Thursday, January 06, 2011

The Endless Money Pit That Is Owning A Car

We've been thinking about getting a new car lately.  A bigger one, with room for the kids to put all their stuff.  Specifically, an SUV.  This has prompted me to dig into the broader business of car cost and return on investment and what we  should or should not be buying.

The bottom line: cars are money pits.  We forget that because they all seem to be sold in little bits and pieces.  The car is separate from gas, insurance, maintenance, and taxes, so each one on it's own seems quite reasonable.

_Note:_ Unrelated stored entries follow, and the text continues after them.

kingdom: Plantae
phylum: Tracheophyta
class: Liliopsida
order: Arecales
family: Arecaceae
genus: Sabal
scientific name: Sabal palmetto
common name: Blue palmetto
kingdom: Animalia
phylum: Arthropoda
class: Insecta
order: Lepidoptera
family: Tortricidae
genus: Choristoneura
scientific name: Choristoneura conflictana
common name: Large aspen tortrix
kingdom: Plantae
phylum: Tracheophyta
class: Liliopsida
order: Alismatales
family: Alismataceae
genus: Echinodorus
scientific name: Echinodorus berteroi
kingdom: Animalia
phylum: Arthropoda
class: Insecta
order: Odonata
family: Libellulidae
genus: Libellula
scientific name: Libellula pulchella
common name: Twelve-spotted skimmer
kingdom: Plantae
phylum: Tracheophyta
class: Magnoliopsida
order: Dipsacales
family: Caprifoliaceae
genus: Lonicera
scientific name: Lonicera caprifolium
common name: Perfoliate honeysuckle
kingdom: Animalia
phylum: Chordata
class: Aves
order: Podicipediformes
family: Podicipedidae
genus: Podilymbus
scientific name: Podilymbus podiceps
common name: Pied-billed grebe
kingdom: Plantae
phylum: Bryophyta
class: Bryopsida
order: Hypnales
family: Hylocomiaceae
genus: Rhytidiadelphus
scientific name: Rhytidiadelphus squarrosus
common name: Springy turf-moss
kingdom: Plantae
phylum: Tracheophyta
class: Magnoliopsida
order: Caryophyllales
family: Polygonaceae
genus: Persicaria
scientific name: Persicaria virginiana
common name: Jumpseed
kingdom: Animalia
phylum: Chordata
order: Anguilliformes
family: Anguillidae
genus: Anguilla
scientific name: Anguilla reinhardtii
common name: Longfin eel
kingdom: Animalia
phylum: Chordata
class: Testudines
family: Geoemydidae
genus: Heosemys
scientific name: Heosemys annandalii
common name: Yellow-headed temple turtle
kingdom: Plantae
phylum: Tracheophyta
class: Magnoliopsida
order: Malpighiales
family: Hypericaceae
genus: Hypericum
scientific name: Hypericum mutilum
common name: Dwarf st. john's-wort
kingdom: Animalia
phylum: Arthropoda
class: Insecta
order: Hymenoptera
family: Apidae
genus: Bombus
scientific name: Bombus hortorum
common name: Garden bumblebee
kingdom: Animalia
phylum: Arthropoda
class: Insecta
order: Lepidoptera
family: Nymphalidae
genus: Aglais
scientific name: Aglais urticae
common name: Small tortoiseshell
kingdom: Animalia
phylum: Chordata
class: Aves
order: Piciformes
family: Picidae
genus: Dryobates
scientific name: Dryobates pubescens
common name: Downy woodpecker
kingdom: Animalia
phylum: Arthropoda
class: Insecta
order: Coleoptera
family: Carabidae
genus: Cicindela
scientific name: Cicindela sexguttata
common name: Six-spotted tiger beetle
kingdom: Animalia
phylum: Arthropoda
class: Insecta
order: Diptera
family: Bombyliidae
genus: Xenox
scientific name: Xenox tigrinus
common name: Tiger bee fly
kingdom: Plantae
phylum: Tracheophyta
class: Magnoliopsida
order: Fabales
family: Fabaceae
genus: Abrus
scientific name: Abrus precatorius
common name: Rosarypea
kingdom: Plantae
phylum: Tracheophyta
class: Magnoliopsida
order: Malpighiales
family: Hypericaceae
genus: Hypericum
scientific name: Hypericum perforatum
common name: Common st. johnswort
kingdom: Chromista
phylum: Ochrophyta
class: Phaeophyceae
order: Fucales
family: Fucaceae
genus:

The reality: when you add them all up, the cost of owning a car is like $9,000 to $10,000 per year.  I compared four different mid size SUVs that we were thinking about buying.  First off, I ruled out any hybrid SUV.  Not because I'm green, but because a $10,000 premium for an extra 2-3 miles per gallon is crazy.  SUVs do not yet have anything close to the efficiency gains comparable to cars.

The hands down winner, on paper at any rate, is the Subaru Forrester with a TCO that's a full $10k lower than it's nearest competitor over 10 years - the best measure of total ownership with the car fully depreciated.  The Subaru has both the lowest price and the best mileage of all the smaller SUVs.

The worst offender: the Nissan XTerra, primarily because of it's poor gas mileage, though I liked the look and style of the Xterra along with the Element the most.  The overall conclusion, however, was that buying a car is a $100,000 investment over 10 years when you include the cost of the car, the opportunity cost of the investment, and the running costs - a good rule of thumb is probably to multiply the sticker price by a factor of 4 to get the true cost.

The result: no car purchase, at least not this year if we can avoid it.